> Task item:
Return, exactly and in full, the lines of the records below starting at the one with "left hip: (393, 197, 5)" and ending at the one with "right shoulder: (504, 218, -5)", and no other lines.

Entries provided START

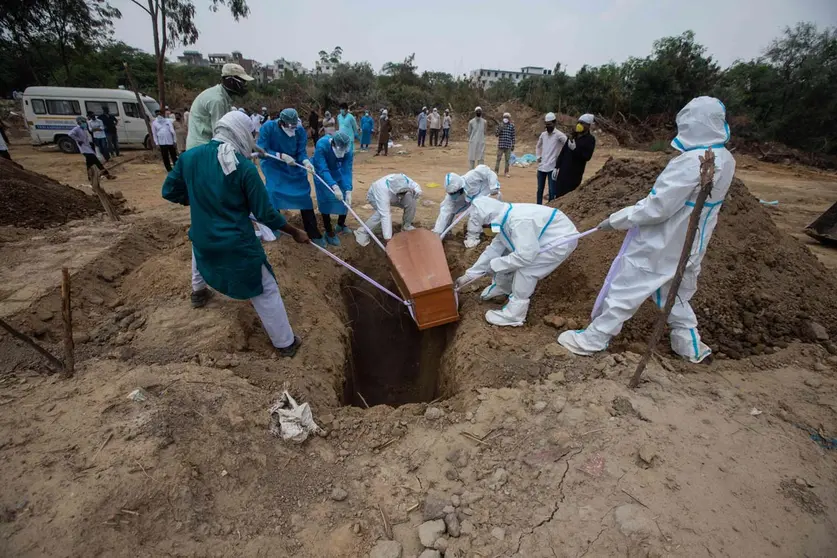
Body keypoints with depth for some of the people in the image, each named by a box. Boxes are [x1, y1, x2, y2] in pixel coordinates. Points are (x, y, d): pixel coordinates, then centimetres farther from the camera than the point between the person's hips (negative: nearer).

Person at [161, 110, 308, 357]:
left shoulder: (189, 156, -4)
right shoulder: (244, 167, -18)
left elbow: (169, 192, 7)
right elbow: (265, 214, -14)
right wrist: (295, 232, -2)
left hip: (203, 238, 6)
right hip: (237, 244, -5)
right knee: (265, 290, 7)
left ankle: (198, 292, 64)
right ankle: (285, 343, 16)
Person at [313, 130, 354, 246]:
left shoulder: (348, 151, -29)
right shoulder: (321, 145, -38)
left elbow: (347, 171, -30)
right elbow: (323, 170, -41)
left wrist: (348, 191, -42)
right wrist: (334, 187, -53)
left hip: (337, 173, 3)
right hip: (322, 174, -3)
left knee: (344, 199, 3)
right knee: (325, 201, -7)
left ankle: (341, 224, 26)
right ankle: (329, 232, 3)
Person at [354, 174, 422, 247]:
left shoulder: (405, 180, -33)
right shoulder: (383, 189, -46)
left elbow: (417, 188, -17)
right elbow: (385, 215, -50)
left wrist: (415, 192, -42)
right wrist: (387, 237, -54)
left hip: (393, 197, 5)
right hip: (374, 196, -4)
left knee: (411, 200, -20)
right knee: (382, 212, -35)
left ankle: (406, 226, 1)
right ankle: (362, 232, -18)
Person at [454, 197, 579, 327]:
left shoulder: (519, 221, -36)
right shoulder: (504, 218, -5)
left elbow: (525, 256, -36)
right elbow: (495, 247, 1)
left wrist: (495, 264, -20)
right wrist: (469, 274, 2)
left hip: (562, 240, -9)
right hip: (545, 236, 9)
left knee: (525, 269, -20)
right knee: (507, 254, 7)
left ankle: (513, 315, -6)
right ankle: (502, 288, 32)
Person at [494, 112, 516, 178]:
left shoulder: (512, 126, 3)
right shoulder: (500, 125, 3)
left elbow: (513, 136, 4)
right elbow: (496, 134, 0)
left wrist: (513, 145, 1)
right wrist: (500, 129, -16)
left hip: (508, 146, 0)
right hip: (500, 145, 0)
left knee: (507, 160, 5)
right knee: (498, 159, 1)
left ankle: (506, 173, 12)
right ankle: (496, 171, 7)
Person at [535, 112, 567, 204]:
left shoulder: (559, 135, -7)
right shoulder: (543, 134, 11)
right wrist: (538, 156, 13)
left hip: (552, 167, -6)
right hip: (541, 166, 6)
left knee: (552, 191, -3)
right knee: (540, 189, 13)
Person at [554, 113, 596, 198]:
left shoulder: (590, 139, -4)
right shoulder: (573, 136, 13)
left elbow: (587, 156, -16)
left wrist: (575, 148, -26)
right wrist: (557, 167, 11)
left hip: (575, 174, -6)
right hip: (563, 171, 6)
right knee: (559, 194, 7)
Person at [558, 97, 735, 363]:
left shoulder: (691, 162, -25)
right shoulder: (725, 159, 4)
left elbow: (657, 207, -25)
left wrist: (618, 219, -16)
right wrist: (645, 202, 8)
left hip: (662, 244, -9)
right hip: (688, 245, 9)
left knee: (625, 288, 1)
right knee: (677, 292, 23)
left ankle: (592, 339, 12)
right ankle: (690, 343, 36)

Entries provided END

> Finished task:
left hip: (393, 197, 5)
right hip: (374, 196, -4)
left knee: (411, 200, -20)
right knee: (382, 212, -35)
left ankle: (406, 226, 1)
right ankle: (362, 232, -18)
Person at [454, 197, 579, 327]:
left shoulder: (519, 221, -36)
right shoulder: (504, 218, -5)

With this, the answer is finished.